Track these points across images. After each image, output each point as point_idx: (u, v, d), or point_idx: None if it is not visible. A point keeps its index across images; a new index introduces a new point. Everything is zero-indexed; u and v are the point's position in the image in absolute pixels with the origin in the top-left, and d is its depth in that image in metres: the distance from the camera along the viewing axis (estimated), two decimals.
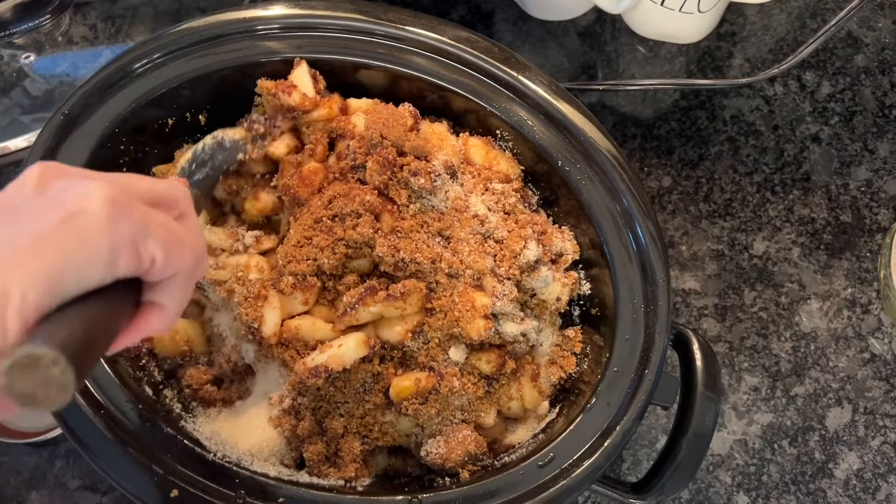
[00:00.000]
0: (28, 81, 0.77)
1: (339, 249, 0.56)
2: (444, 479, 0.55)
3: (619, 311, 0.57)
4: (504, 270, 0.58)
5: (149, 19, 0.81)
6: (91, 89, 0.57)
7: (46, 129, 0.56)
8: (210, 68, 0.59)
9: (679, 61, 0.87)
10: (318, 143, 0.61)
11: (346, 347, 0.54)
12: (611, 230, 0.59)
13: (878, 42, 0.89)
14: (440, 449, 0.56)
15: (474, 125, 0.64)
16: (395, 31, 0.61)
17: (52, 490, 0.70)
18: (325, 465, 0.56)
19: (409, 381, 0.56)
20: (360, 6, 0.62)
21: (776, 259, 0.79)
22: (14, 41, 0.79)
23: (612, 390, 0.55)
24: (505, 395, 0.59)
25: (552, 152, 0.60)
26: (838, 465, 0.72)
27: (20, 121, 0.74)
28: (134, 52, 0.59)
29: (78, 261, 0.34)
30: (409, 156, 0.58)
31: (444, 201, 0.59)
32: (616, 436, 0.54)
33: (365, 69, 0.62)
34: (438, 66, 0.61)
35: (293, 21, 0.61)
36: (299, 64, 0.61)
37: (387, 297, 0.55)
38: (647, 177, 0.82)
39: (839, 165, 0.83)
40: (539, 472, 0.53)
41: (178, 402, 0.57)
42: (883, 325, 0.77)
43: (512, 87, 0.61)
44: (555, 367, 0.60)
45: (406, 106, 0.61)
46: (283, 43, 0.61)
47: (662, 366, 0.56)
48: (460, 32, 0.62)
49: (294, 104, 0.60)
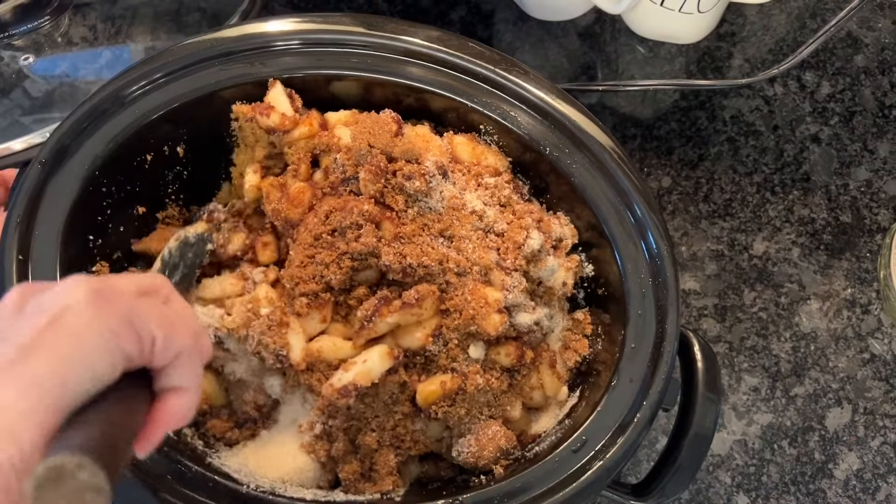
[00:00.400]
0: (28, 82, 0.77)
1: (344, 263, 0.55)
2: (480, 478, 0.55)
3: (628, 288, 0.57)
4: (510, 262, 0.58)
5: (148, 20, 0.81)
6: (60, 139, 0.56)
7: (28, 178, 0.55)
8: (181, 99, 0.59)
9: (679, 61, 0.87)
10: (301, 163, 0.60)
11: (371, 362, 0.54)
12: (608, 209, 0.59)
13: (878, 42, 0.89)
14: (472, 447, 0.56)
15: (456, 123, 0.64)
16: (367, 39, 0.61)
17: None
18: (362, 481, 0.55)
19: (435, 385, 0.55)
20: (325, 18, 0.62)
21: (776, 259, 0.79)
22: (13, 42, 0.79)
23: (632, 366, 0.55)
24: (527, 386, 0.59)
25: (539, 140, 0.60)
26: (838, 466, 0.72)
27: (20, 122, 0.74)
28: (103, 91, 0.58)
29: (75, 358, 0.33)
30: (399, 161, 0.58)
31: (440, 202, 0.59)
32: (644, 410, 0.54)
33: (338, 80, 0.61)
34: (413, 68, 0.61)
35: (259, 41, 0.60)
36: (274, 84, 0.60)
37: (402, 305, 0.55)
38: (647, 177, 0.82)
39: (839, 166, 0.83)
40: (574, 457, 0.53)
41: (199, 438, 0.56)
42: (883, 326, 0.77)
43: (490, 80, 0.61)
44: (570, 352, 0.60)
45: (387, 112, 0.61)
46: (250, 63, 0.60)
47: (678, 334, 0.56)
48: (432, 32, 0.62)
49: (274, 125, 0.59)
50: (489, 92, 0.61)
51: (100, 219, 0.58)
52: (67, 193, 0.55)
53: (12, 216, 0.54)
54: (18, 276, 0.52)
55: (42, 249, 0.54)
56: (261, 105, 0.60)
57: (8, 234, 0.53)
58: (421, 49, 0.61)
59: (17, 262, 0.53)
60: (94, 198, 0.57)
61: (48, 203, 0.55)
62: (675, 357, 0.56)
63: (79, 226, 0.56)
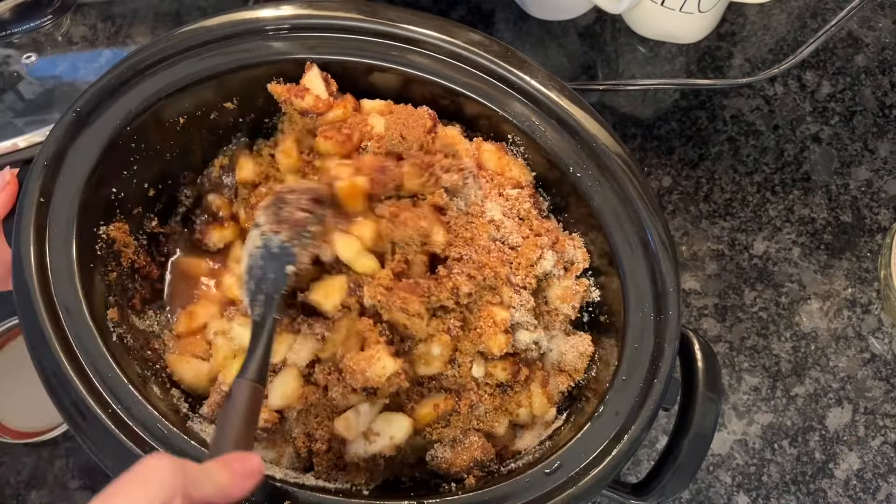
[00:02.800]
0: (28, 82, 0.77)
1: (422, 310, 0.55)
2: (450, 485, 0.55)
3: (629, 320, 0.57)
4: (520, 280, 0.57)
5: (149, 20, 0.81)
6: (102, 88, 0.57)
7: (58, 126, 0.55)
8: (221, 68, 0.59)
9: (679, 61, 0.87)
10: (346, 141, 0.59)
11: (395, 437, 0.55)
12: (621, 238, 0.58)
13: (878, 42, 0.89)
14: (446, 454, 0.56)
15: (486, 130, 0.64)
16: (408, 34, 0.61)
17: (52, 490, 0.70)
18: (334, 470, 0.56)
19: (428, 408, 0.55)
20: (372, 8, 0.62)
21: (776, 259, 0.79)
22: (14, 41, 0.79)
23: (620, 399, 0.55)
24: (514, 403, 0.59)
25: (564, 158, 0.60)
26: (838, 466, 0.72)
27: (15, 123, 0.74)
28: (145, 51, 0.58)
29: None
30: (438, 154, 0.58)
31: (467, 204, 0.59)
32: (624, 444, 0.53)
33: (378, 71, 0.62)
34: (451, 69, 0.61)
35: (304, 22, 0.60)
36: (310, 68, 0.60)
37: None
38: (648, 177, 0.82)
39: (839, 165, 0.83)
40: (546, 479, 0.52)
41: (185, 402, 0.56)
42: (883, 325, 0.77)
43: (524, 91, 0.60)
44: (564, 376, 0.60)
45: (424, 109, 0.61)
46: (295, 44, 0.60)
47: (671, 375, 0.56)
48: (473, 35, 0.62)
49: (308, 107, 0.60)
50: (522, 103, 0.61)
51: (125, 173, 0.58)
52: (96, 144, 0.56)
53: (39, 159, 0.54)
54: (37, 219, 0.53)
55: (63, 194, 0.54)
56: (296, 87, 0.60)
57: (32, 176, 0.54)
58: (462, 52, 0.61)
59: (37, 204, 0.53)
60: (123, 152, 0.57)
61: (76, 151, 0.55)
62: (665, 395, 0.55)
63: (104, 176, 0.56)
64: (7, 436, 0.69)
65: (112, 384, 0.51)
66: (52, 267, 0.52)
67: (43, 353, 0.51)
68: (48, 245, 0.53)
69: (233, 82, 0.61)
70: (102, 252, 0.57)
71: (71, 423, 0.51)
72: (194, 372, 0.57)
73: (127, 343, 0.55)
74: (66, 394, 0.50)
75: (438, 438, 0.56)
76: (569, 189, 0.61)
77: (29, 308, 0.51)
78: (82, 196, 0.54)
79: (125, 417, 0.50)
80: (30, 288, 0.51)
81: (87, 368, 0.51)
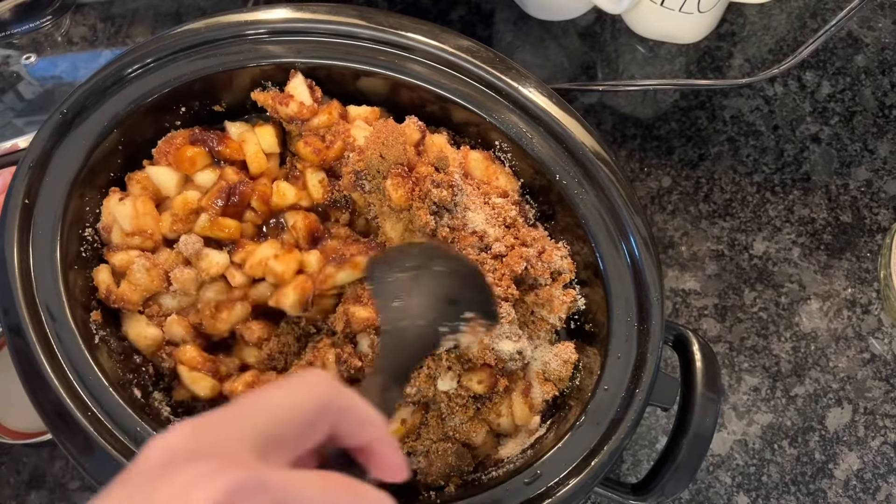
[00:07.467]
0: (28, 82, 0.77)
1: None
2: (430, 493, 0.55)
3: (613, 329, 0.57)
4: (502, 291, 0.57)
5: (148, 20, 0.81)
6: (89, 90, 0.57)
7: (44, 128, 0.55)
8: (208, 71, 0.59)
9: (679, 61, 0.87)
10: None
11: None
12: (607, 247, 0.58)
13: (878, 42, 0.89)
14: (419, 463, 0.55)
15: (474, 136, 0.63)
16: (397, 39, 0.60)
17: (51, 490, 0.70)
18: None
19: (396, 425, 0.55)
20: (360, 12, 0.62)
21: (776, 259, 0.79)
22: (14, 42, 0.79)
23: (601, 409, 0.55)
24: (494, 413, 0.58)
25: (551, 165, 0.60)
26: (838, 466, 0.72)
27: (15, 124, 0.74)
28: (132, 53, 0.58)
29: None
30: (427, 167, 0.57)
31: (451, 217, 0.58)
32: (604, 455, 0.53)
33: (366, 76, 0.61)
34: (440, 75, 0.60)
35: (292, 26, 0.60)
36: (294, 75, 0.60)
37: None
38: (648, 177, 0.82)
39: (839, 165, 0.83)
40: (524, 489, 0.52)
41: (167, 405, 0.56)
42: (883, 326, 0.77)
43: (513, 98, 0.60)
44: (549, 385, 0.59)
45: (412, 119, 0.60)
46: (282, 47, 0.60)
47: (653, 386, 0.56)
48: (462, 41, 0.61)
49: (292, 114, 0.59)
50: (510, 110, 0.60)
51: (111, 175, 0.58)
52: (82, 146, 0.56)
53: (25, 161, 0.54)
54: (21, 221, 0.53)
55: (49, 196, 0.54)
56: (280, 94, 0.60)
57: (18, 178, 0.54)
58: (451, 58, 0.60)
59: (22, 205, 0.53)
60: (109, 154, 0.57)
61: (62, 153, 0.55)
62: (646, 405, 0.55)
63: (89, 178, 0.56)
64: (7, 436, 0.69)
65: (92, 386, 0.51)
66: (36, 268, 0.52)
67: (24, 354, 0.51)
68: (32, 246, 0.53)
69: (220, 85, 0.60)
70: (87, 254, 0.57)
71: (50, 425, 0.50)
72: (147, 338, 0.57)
::::
Give back, exactly as written, the stretch from the line with "0: (28, 81, 0.77)" through the line with "15: (474, 125, 0.64)", and no other lines from the records above.

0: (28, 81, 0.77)
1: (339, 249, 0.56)
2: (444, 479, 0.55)
3: (619, 311, 0.57)
4: (504, 270, 0.58)
5: (149, 19, 0.81)
6: (91, 89, 0.57)
7: (46, 129, 0.56)
8: (210, 68, 0.59)
9: (679, 61, 0.87)
10: (318, 143, 0.61)
11: (346, 347, 0.54)
12: (611, 230, 0.59)
13: (878, 42, 0.89)
14: (440, 449, 0.56)
15: (474, 125, 0.64)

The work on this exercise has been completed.